(八)现实和发展的关系
叶剑英说:军队现代化必须从现实情况出发,适当的照顾到发展。既不能脱离现实而空谈发展,又不能只看到现实不考虑发展。我军要发展,而且要用尽快的速度,这是肯定了的。但发展不能只凭热情和主观愿望,不能脱离现实条件和客观规律,否则便是空想。现在我们有些工作就犯了这个毛病。例如,组织演习,拟制想定,有的人总是喜欢把规模搞得庞大,兵力、兵器总是按假想的密度来计算,而且总是处处比敌人强。他们拟制想定时,不是根据我军现有的物质基础,而是根据假想的情况作基础,结果很多东西不仅现在我军没有,甚至在十年八年内也很难达到,训练工作如此,其他工作也有类似的现象。这种做法有使我们两头落空的危险,必须加以纠正。今后必须坚持实事求是的原则,依据我军现有的物质基础,适当的照顾发展的情况, 逐步地加以提高。

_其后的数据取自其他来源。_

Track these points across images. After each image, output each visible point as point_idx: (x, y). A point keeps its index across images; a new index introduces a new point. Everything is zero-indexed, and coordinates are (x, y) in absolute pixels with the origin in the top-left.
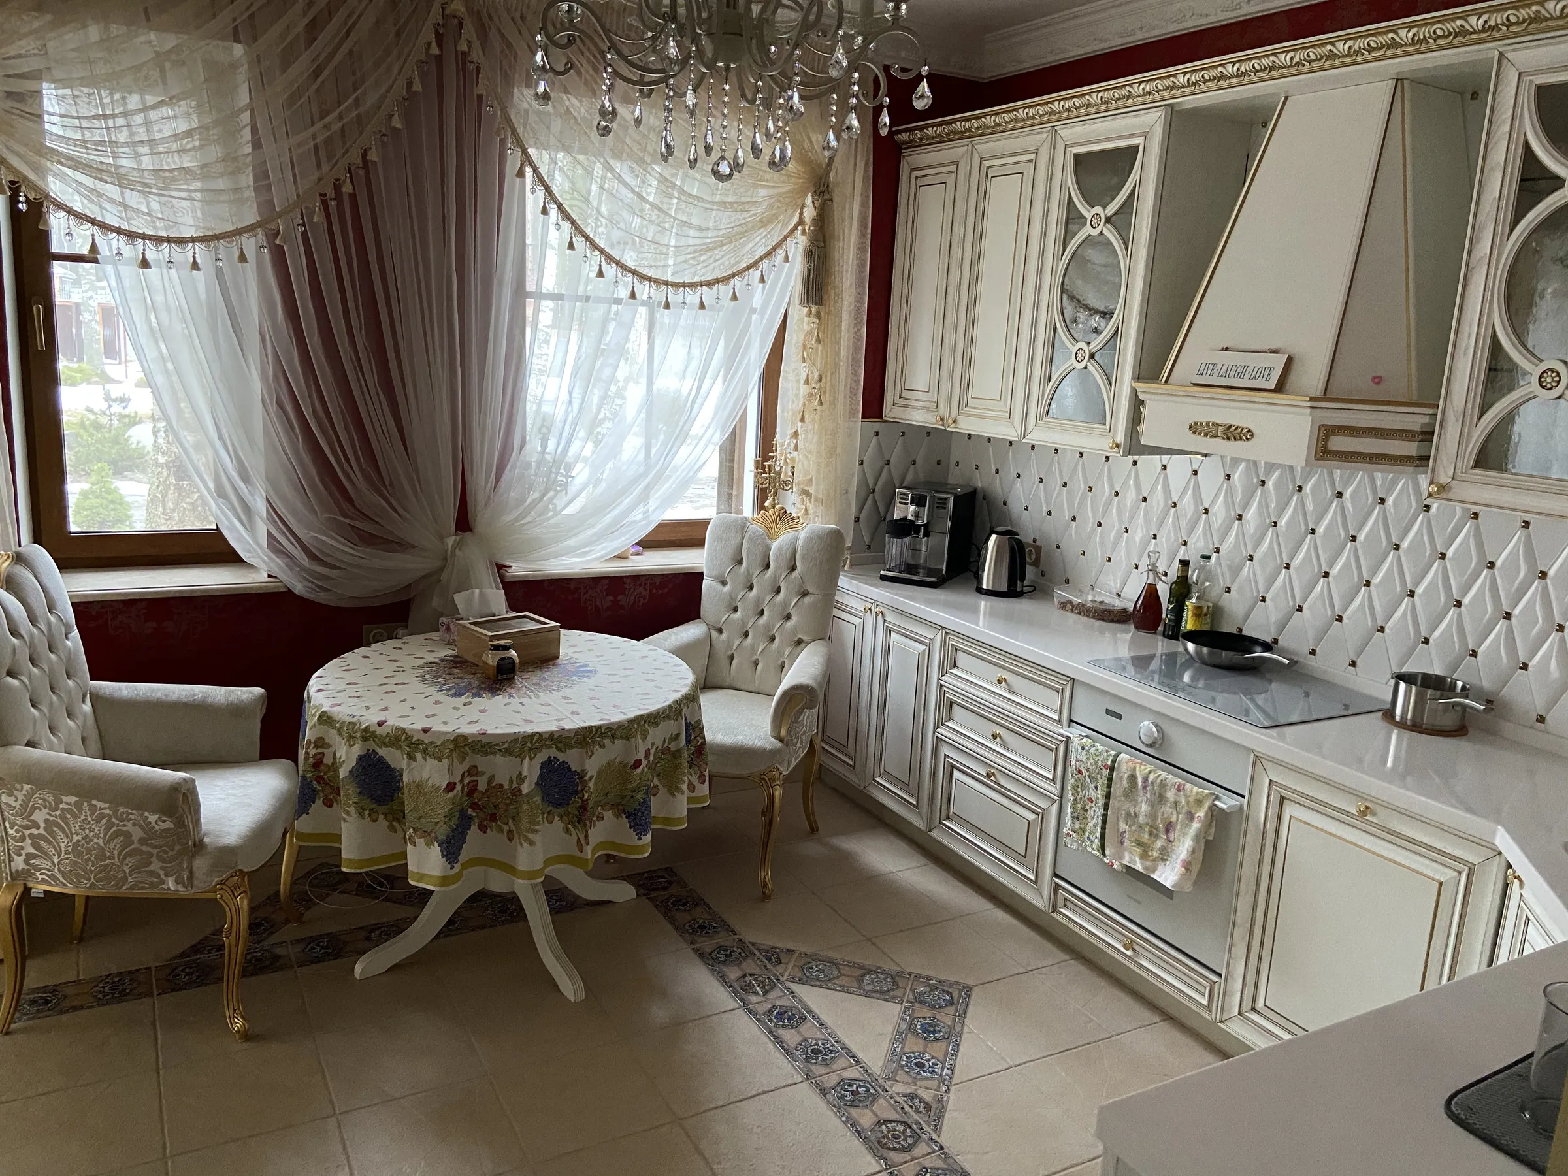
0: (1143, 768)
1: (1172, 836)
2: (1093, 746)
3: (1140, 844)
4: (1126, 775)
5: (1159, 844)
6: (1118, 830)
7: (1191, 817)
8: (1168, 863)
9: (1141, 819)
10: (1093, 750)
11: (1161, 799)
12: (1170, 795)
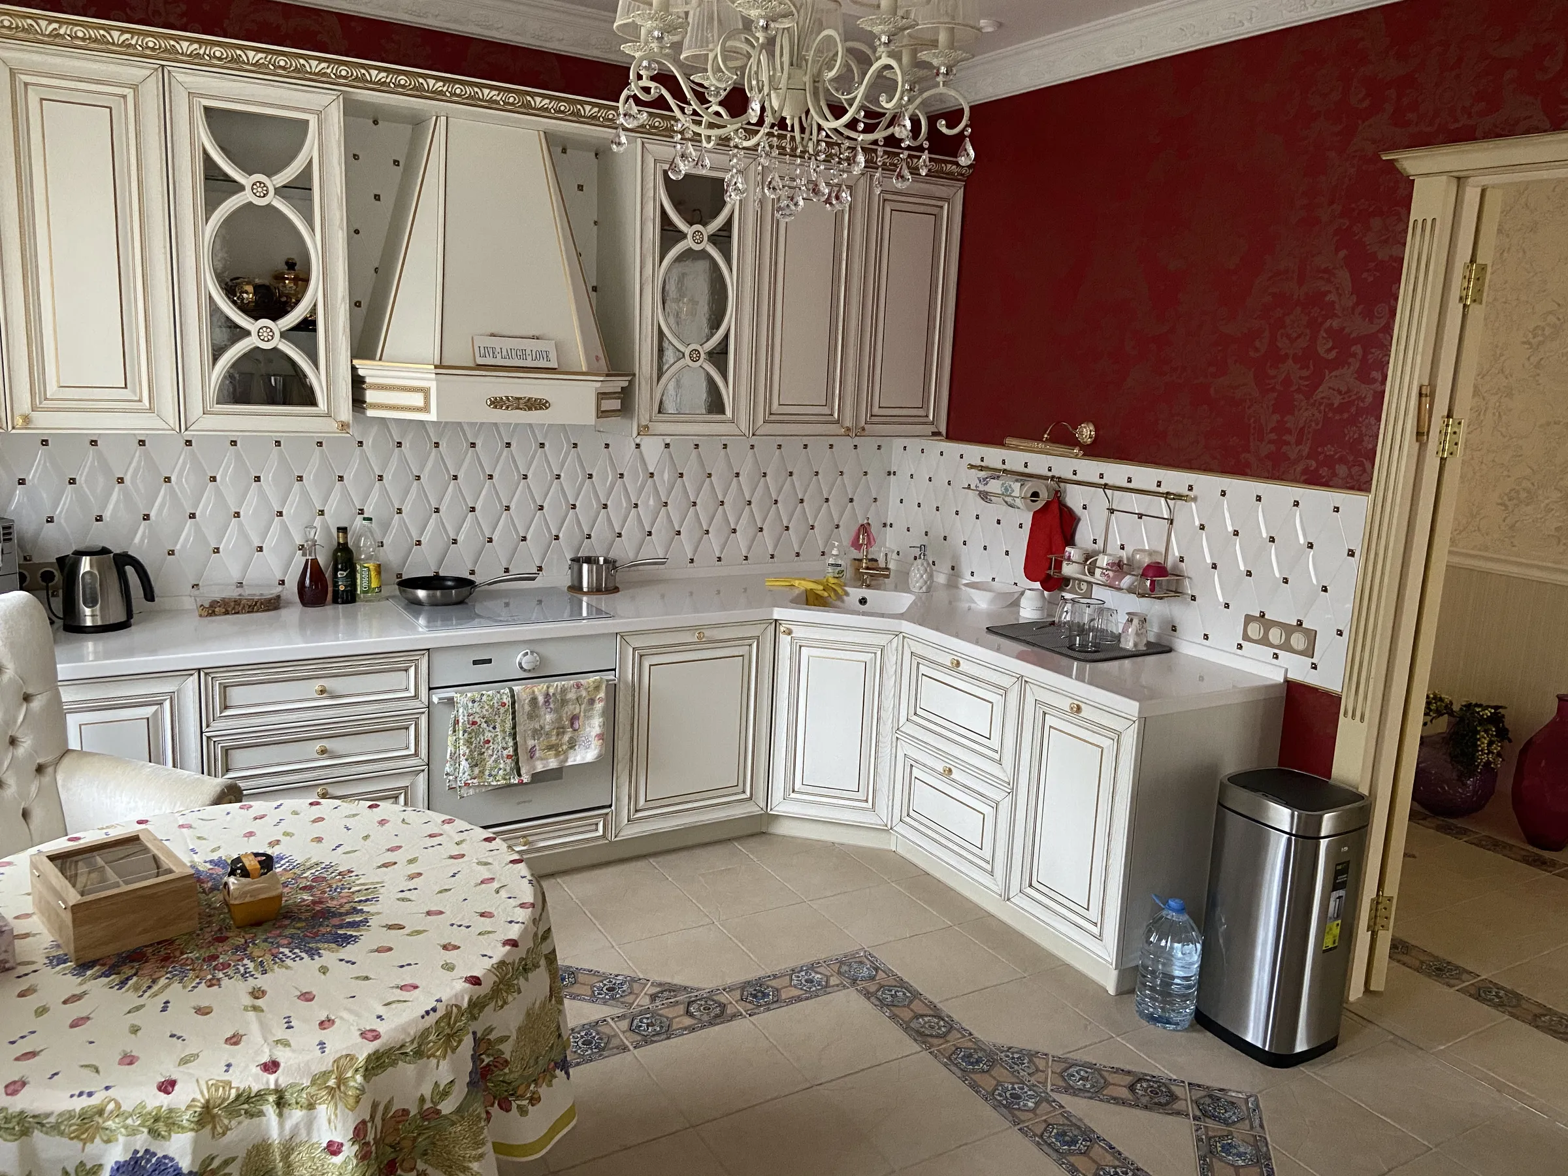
0: (539, 688)
1: (576, 726)
2: (483, 695)
3: (550, 748)
4: (527, 701)
5: (566, 738)
6: (527, 748)
7: (592, 702)
8: (577, 747)
9: (547, 728)
10: (484, 698)
11: (564, 702)
12: (571, 695)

叶剑英这些论点在以后的讲话和论著中还多次出现过。他应用马克思列宁主义、毛泽东思想提出的中肯意见,在国防建设和军队建设新的实践中, 发挥了积极的指导作用。
五 探索现代条件下人民战争的特点和规律
叶剑英作为人民解放军的创建者和卓越领导人之一,深知这支军队经过几十年艰苦卓绝的斗争,不愧是一支具有光荣革命传统的英雄部队。同时他也意识到,在科学技术不断发展的今天,现代战争已经出现了许多新的特点。他指出:未来战争是人民战争,又是现代战争,这两句话用逻辑把它联系起来,就是:现代条件下的人民战争。他说:“时代不同,给未来战争带来许多特点,但未来战争的性质仍然是人民战争,是现代条件下的人民战争。因此,毛泽东同志的人民战争、人民军队的思想,仍然是未来战争的指导思想, 人民战争、人民军队的基本原则仍然适用于未来战争,但应根据时代的特点加以发展。人民战争是在全民战、持久战、运动战、歼灭战的思想指导下的战争。人民军队是革命化、现代化、国防化的军队。这些问题是未来战争的问题,但都是建筑在现实物质基础之上的。不考虑这些问题,就不能真正了解未来战争。”(13)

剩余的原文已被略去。